Beauty and the Trash Can

pink magnolia oil ch

What is beauty? How do little children know what beauty is and why do they respond to it? Why do we create it and spend time and money looking for beauty and surrounding ourselves with it?

My little three-year old granddaughter sat on my lap as we checked out ballet dancing clips on YouTube. She has moved to music since she gained control of her tiny arms and legs. As soon as one video started she exclaimed, “Dass so boodeefo! So boodeefo!” She recognized the music. “Oh! Dass Cara and the Nutcacker! Dass so boodeefo! Again! Again!” She only got down off my lap so she could dance to the music herself. She is so boodeefo.

I took a shortcut around the back of the hotel while I was out for a walk on our recent trip to California. Near the garbage/trash/rubbish bins I saw a magnolia tree in bloom.  They don’t grow here in the Canadian Rockies and I was amazed to see such beauty hiding in such an undignified location. Like my little granddaughter’s dancing it’s blooming was not an effort to seduce me into giving it something, or serving it. It just was, and I could see the generosity of my Creator’s hand -as well as the hand of whoever planted it there.

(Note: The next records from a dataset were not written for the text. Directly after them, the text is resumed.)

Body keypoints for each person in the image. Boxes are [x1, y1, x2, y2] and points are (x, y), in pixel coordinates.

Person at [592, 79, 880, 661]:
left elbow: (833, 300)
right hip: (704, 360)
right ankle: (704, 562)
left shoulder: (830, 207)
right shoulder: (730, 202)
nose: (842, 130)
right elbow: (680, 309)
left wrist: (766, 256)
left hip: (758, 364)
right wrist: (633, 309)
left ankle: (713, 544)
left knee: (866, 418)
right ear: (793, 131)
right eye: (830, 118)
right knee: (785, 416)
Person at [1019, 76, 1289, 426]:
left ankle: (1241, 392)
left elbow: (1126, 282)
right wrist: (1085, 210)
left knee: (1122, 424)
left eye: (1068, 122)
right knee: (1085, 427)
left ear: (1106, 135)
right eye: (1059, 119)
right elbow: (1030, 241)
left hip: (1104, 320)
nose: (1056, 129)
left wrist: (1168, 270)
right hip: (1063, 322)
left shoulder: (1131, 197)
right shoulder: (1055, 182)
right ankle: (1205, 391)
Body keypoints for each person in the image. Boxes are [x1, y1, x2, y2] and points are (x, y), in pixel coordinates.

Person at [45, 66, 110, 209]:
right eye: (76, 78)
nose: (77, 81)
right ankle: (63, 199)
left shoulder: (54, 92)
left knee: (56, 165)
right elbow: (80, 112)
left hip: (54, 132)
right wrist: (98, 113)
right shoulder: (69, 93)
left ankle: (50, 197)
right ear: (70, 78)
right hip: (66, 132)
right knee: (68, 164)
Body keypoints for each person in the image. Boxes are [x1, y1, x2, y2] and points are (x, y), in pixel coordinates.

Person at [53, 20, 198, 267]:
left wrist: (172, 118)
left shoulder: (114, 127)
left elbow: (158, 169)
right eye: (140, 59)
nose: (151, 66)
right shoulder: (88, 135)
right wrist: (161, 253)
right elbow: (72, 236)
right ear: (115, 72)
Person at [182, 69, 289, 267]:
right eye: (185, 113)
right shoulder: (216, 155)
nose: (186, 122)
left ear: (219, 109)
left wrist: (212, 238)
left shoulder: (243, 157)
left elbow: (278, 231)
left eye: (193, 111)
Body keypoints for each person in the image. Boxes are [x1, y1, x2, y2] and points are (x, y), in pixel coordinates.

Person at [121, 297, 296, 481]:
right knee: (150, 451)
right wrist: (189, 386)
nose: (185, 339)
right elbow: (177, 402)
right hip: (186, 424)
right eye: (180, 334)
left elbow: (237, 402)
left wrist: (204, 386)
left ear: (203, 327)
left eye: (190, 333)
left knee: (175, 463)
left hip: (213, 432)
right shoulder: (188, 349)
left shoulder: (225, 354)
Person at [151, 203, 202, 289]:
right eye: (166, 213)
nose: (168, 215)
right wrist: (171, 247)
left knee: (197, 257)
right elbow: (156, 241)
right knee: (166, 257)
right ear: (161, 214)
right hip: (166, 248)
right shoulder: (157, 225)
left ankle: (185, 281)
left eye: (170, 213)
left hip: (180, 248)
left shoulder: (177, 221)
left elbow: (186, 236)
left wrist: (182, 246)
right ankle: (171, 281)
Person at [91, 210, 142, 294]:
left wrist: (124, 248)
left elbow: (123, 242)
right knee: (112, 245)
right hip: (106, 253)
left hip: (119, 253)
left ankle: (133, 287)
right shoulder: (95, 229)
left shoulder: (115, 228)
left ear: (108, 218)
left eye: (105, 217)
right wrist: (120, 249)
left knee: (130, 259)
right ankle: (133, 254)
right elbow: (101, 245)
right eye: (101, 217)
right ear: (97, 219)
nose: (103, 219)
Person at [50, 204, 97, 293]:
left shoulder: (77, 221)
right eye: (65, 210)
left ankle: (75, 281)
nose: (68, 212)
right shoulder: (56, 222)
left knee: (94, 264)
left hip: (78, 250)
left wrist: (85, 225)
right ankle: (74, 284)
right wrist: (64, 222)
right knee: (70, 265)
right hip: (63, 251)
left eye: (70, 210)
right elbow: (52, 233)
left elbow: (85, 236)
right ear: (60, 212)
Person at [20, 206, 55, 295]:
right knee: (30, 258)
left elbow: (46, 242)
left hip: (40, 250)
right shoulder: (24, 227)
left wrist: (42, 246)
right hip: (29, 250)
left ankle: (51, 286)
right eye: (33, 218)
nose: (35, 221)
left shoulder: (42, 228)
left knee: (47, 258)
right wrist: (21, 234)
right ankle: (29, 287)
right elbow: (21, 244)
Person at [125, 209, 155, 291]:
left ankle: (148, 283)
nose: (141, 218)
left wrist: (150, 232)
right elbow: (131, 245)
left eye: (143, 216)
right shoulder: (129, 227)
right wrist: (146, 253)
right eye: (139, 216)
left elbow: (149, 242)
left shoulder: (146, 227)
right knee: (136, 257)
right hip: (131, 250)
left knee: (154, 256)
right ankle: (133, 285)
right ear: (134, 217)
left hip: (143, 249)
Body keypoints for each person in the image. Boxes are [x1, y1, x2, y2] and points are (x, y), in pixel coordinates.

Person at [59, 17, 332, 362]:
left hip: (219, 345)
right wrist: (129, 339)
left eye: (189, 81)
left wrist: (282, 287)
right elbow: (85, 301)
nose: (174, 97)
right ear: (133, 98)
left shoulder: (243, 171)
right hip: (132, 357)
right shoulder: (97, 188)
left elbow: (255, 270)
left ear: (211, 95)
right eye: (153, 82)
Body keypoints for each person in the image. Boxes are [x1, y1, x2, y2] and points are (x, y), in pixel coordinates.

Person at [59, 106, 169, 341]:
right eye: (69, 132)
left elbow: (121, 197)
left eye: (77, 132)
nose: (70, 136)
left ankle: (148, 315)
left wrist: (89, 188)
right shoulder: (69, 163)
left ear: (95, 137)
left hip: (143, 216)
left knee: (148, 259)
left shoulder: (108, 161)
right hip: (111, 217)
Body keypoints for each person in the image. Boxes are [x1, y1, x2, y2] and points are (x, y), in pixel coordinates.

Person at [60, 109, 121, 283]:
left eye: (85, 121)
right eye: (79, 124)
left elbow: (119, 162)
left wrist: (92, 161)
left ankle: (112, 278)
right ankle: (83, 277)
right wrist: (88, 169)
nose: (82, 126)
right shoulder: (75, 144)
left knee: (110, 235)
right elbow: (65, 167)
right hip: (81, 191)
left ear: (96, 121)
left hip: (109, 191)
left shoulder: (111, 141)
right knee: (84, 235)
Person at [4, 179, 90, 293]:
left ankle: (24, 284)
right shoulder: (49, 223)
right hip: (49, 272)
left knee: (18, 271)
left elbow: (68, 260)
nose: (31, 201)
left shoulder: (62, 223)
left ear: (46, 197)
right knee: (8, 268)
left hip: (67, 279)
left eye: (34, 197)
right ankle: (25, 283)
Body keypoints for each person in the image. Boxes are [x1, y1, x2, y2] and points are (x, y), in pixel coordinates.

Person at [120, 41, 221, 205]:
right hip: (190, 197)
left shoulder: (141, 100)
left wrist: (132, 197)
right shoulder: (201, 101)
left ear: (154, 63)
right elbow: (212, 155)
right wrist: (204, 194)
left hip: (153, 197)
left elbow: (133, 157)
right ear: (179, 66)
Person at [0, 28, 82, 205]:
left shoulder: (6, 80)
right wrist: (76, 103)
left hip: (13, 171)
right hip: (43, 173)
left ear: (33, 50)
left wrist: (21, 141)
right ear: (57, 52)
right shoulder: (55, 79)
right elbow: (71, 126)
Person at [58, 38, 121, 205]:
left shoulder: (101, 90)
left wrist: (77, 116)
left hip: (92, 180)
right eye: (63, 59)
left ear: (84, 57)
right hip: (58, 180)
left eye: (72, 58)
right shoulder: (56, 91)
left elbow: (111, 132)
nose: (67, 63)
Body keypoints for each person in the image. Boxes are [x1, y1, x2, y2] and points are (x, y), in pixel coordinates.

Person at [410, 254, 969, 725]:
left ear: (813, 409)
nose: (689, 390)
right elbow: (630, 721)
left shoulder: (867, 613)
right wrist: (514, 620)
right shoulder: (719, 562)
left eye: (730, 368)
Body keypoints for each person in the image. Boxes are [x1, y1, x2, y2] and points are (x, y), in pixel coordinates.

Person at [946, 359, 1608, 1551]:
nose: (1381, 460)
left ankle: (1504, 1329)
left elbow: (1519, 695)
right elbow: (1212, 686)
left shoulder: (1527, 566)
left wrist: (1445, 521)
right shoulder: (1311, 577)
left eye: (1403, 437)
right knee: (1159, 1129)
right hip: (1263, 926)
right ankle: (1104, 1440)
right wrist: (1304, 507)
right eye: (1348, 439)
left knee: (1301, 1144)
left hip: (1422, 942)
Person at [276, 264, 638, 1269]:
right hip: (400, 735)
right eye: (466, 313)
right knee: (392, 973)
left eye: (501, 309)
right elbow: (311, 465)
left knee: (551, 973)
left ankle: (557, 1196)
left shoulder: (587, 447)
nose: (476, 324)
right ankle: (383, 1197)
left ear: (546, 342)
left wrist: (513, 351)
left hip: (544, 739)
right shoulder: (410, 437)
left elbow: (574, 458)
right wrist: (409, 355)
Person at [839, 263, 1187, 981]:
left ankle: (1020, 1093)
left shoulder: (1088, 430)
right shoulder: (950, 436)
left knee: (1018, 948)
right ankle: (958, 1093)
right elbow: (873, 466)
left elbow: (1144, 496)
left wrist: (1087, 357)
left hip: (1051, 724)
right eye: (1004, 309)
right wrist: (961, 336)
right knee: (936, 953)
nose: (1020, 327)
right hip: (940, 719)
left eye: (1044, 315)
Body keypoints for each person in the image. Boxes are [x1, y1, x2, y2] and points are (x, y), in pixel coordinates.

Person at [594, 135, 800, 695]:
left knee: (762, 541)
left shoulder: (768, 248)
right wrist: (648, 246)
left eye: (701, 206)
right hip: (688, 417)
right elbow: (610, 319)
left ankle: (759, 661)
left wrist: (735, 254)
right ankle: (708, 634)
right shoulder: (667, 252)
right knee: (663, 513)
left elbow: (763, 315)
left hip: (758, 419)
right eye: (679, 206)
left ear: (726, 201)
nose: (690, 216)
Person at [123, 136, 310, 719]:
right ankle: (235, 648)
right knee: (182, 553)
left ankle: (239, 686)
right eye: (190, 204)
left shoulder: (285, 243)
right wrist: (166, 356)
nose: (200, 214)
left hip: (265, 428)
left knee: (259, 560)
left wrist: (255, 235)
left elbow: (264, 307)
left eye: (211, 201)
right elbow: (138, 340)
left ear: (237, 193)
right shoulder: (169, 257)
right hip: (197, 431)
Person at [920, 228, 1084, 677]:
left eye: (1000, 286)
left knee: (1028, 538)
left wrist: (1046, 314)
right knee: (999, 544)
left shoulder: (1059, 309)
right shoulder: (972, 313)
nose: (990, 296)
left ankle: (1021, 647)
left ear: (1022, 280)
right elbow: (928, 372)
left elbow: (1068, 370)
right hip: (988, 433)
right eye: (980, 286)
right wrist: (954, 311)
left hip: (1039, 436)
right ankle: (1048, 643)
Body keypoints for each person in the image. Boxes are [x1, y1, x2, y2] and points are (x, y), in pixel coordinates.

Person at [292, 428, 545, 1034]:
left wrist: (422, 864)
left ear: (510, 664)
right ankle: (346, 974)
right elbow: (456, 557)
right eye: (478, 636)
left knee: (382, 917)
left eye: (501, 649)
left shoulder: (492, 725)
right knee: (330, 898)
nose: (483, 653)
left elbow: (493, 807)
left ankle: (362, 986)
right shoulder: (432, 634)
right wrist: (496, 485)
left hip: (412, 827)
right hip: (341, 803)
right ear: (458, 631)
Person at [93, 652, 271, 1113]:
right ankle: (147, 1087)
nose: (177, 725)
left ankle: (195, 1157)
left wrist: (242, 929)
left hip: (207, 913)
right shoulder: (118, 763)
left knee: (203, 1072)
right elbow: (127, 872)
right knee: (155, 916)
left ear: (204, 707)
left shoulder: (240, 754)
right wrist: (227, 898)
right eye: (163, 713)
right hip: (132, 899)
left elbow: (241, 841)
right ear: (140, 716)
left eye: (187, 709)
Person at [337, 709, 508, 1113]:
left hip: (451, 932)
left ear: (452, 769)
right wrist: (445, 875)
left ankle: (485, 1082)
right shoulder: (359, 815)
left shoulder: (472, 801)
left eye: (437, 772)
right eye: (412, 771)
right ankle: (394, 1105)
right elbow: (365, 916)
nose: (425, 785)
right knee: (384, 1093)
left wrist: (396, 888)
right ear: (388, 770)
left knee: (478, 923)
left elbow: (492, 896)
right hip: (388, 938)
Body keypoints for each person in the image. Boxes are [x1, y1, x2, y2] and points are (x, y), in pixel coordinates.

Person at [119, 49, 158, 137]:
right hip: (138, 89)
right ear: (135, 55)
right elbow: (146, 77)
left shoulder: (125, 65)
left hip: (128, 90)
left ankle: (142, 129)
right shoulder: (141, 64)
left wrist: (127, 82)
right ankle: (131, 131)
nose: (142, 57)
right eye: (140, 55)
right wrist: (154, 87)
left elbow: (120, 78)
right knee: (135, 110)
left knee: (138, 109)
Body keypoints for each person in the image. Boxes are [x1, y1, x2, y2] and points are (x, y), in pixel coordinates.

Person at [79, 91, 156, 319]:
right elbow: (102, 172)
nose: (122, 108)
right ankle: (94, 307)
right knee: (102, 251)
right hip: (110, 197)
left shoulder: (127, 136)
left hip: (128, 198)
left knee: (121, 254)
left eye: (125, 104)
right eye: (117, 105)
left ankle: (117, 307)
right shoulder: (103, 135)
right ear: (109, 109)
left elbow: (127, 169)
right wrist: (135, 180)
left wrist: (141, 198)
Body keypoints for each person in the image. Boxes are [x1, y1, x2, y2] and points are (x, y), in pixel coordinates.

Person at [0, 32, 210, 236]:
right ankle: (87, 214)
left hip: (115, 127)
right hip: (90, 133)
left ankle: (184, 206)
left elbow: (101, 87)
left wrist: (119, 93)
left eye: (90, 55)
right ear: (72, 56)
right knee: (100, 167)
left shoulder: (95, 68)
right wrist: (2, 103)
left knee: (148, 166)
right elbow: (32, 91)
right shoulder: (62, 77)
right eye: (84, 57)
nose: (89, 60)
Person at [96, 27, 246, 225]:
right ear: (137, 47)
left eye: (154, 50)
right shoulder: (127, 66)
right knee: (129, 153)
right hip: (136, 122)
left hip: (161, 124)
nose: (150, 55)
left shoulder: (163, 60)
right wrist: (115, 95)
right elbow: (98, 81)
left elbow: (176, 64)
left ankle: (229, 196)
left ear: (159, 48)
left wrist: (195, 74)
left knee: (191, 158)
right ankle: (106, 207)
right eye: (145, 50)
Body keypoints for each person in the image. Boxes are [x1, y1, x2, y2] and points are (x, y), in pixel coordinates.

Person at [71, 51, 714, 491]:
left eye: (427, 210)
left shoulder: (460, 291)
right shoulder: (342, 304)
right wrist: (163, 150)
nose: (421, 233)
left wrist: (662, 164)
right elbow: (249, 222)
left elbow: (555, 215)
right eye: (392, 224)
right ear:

A friend of mine, a classical pianist with a beautiful heart, left his comfortable home and career and went to Cambodia to help people recover from the horrors they had experienced during the Pol Pot regime. He asked what they needed most and was surprised when they answered, “Music!” Once their immediate needs for food and shelter had been taken care of the thing they desired most was the beauty of music. He was just the man for the job.

One of the qualities of Christ is his beauty. For most of us it’s not seen with physical eyes, not usually, unless you count his reflection in the  beauty of nature. Those who have come to know him in experience rather than theory are enthralled by his beauty, the beauty they see with their spiritual eyes. The Psalmist wrote: I am pleading with the Eternal for this one thing, my soul’s desire: To live with Him all of my days— in the shadow of His temple, to behold His beauty and ponder His ways in the company of His people. (Psalm27:4 The Voice)

Somehow we recognize beauty and respond to it. Beauty is who we are meant to be and who we are meant to be with. There is within us a discontent with the ugliness of garbage. Our hearts long to be restored back to the garden. Beauty gives us hope.

6 thoughts on “Beauty and the Trash Can

  1. I totally agree! I was reminded of an old favorite song of mine, Keith Green’s song…, “Oh Lord, you’re beautiful! Your face is all I see, for when your eyes are on this child, your grace abounds to me.”